DeepResearchBench
A benchmark of models’ ability to gather information from the internet to answer questions, testing models’ ability to find and synthesize information.
About DeepResearchBench
To complete the tasks, the model with its agent must be able to know which pages to search for and how to interpret the information it finds in order to arrive at the answer.
The benchmark contains 91 tasks of eight different types: finding or deriving a number, finding or compiling a dataset, populating a reference class, gathering evidence, validating a claim and finding the source of some information. An example task from the number finding category is “How many IPOs with an offer price of at least $5.00 were there in each year between 1980 and 2024?” Examples for each category of question are available on the website while the rest are held out from public view.
Methodology
While being evaluated, models use the ReAct framework as their architecture which allows them to behave as an agent by planning and executing actions of their choosing. Models are limited to executing 50 actions for any individual attempt at a task. The reasoning effort allowed for thinking models is set manually (i.e. not chosen by the model/agent) and are described in the paper and on our benchmarking hub.

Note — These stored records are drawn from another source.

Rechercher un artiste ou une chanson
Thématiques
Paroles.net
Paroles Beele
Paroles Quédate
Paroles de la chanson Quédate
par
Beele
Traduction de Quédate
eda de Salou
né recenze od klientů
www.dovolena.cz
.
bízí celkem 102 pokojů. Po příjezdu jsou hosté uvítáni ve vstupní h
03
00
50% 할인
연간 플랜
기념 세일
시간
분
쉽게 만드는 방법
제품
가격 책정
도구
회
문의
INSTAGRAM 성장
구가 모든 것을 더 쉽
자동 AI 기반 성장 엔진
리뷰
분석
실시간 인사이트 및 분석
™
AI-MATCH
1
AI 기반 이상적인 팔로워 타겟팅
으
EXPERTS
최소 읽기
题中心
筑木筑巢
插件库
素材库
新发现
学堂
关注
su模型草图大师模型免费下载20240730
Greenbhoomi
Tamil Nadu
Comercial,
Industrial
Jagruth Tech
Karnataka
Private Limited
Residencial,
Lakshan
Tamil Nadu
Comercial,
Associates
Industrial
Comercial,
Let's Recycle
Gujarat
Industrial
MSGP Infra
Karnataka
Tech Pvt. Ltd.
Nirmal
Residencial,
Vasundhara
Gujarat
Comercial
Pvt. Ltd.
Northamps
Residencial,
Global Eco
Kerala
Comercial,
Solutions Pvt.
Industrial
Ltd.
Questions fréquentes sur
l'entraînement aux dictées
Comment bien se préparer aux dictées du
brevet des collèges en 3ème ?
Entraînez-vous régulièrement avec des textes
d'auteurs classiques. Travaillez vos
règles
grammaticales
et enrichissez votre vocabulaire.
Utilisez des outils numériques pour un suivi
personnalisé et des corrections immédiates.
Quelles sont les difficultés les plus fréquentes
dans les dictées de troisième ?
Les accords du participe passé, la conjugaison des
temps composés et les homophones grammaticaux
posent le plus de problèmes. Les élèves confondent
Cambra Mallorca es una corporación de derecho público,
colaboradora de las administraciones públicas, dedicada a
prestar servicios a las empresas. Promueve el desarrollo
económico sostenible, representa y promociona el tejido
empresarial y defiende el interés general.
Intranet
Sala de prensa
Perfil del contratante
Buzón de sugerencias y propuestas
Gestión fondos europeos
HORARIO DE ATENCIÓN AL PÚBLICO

The models are instructed to produce answers which are as comprehensive as possible. In addition to the task prompts, models are also prompted with their own selection from a list of helpful tips provided in advance.
The benchmark leverages a system called RetroSearch which serves LLM agents web pages from a previously scraped snapshot of the internet instead of live web pages to maintain a consistent environment with which to evaluate the models over time.
The score assigned to each model falls between 0 and 1, coming from scoring methods which vary by task category. The methods employed for each task are available on the website and include precision (the ratio of correct positive answers to all positive answers given), recall (the portion of true positives that were answered as such), F1 (the harmonic mean of precision and recall), and a binary score (1 point for a correct answer, 0 otherwise).
We get our data from the FutureSearch DeepResearchBench leaderboard.